On Mounjaro, the four principles that work best are protein-forward meals, adequate hydration, smaller meal portions, and simple food choices, especially in the first 48 hours after each injection.

Aim for 1.2 to 1.6 grams of protein per kilogram of body weight per day to protect muscle while you lose weight.

Drink 2 to 2.5 litres of water, and ease back on deep-fried, very creamy, very sugary, or very spicy foods in the days after each dose.

There isn't a special "Mounjaro diet". There are practical adjustments that make eating comfortable while the medication is doing its work.

Before you read on

It’s normal to feel uncertain about what to eat and what not to eat on Mounjaro.

The medication changes how hungry you feel, how quickly food moves through your stomach, and sometimes, how food tastes.

Meals you used to enjoy can feel uncomfortable.

Meals you'd usually finish can feel like too much after a few bites.

None of that means you're doing it wrong.

All you need to do is follow four easy, practical tips to eat right on Mounjaro.

This guide gives you an overview of those four practical tips, a handy food list, an easy-to-follow three-day meal plan, and dives deep into the science behind each practical tip.

To be honest, there’s no ‘right’ or ‘wrong’ food to have while you are on Mounjaro.

There’s just food you feel comfortable eating, and then there’s food that you aren’t comfortable eating.

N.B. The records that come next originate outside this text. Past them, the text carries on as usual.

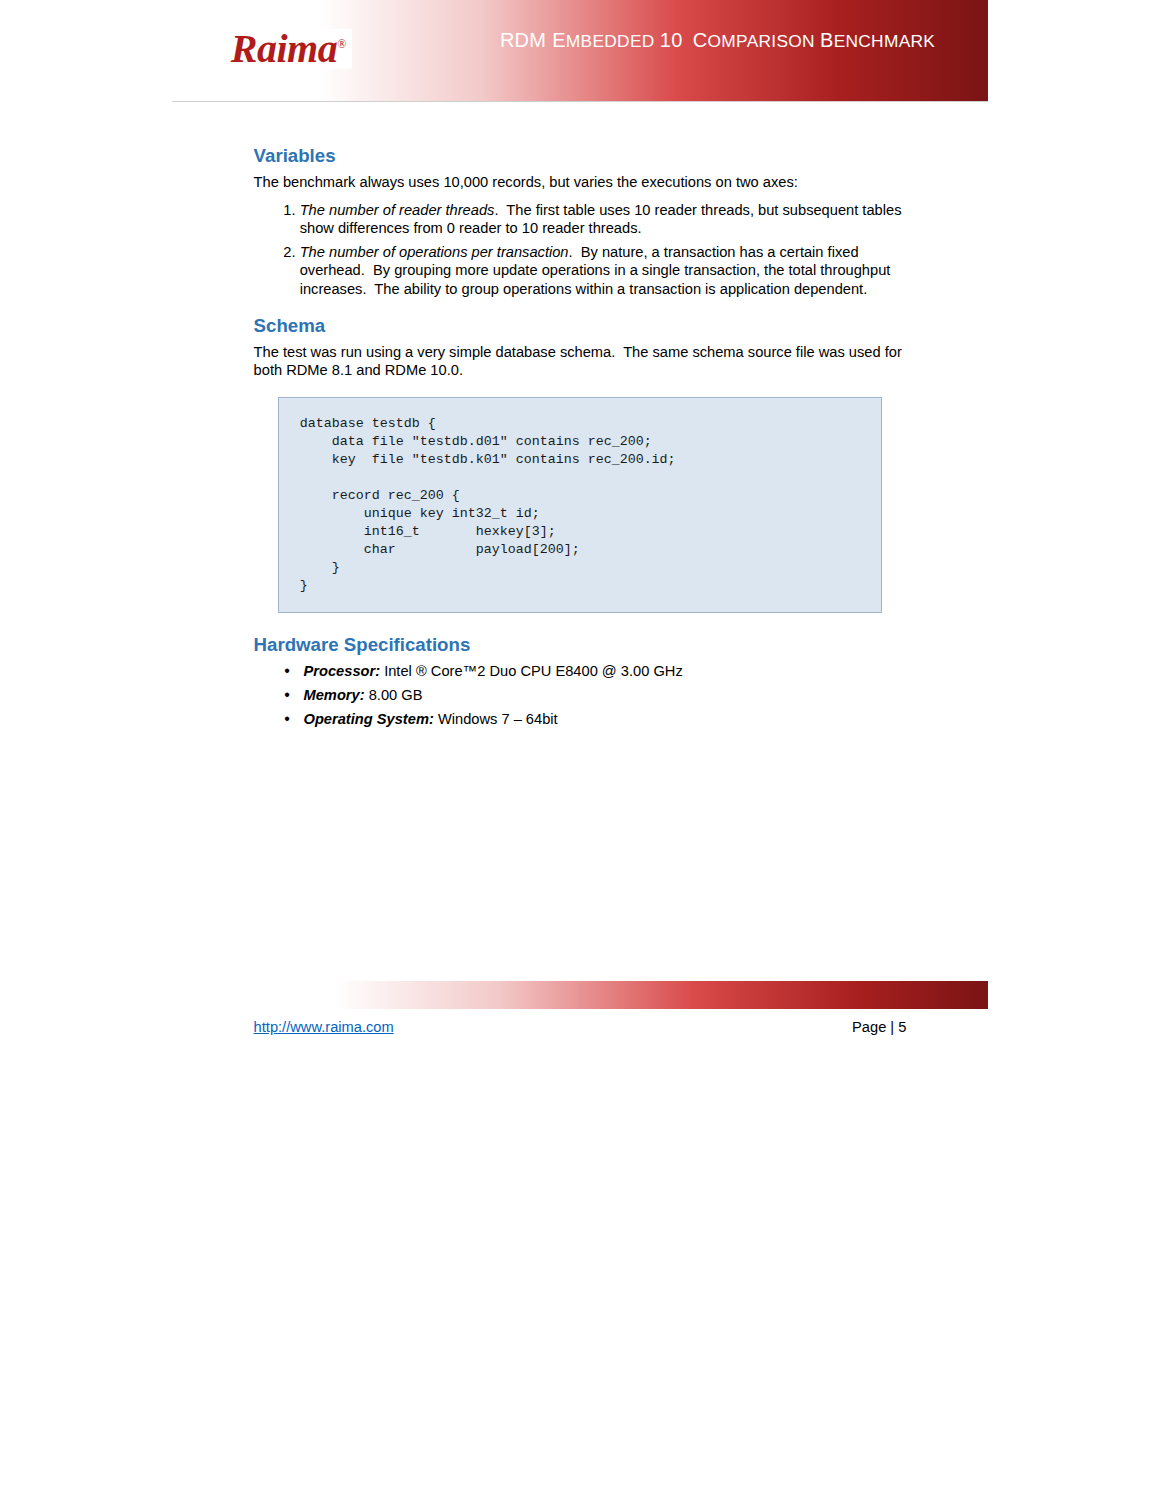Raima®
RDM EMBEDDED 10 COMPARISON BENCHMARK
Variables
The benchmark always uses 10,000 records, but varies the executions on two axes:
The number of reader threads. The first table uses 10 reader threads, but subsequent tables show differences from 0 reader to 10 reader threads.
The number of operations per transaction. By nature, a transaction has a certain fixed overhead. By grouping more update operations in a single transaction, the total throughput increases. The ability to group operations within a transaction is application dependent.
Schema
The test was run using a very simple database schema. The same schema source file was used for both RDMe 8.1 and RDMe 10.0.
database testdb { data file "testdb.d01" contains rec_200; key file "testdb.k01" contains rec_200.id; record rec_200 { unique key int32_t id; int16_t hexkey[3]; char payload[200]; } }
Hardware Specifications
Processor: Intel ® Core™2 Duo CPU E8400 @ 3.00 GHz
Memory: 8.00 GB
Operating System: Windows 7 – 64bit
http://www.raima.com Page | 5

The trick is to find the former to make your weight loss journey a tad bit easier.

Before we begin: A bit about OnlineClinic

OnlineClinic has been operating since 2011 and has treated more than 2.1 million patients.

The pharmacy is registered with the General Pharmaceutical Council (GPhC), our prescribers are registered with the General Medical Council (GMC), and the service is regulated by the Care Quality Commission (CQC).

On Trustpilot, the service rating is 4.6 out of 5 based on 6,114 reviews.

If eating becomes difficult during treatment (persistent vomiting, inability to keep fluids down, sustained loss of appetite), you can message a prescriber through your account without a charge.

Why does appetite change on Mounjaro

Mounjaro (active ingredient: tirzepatide) does two things that directly affect how you eat.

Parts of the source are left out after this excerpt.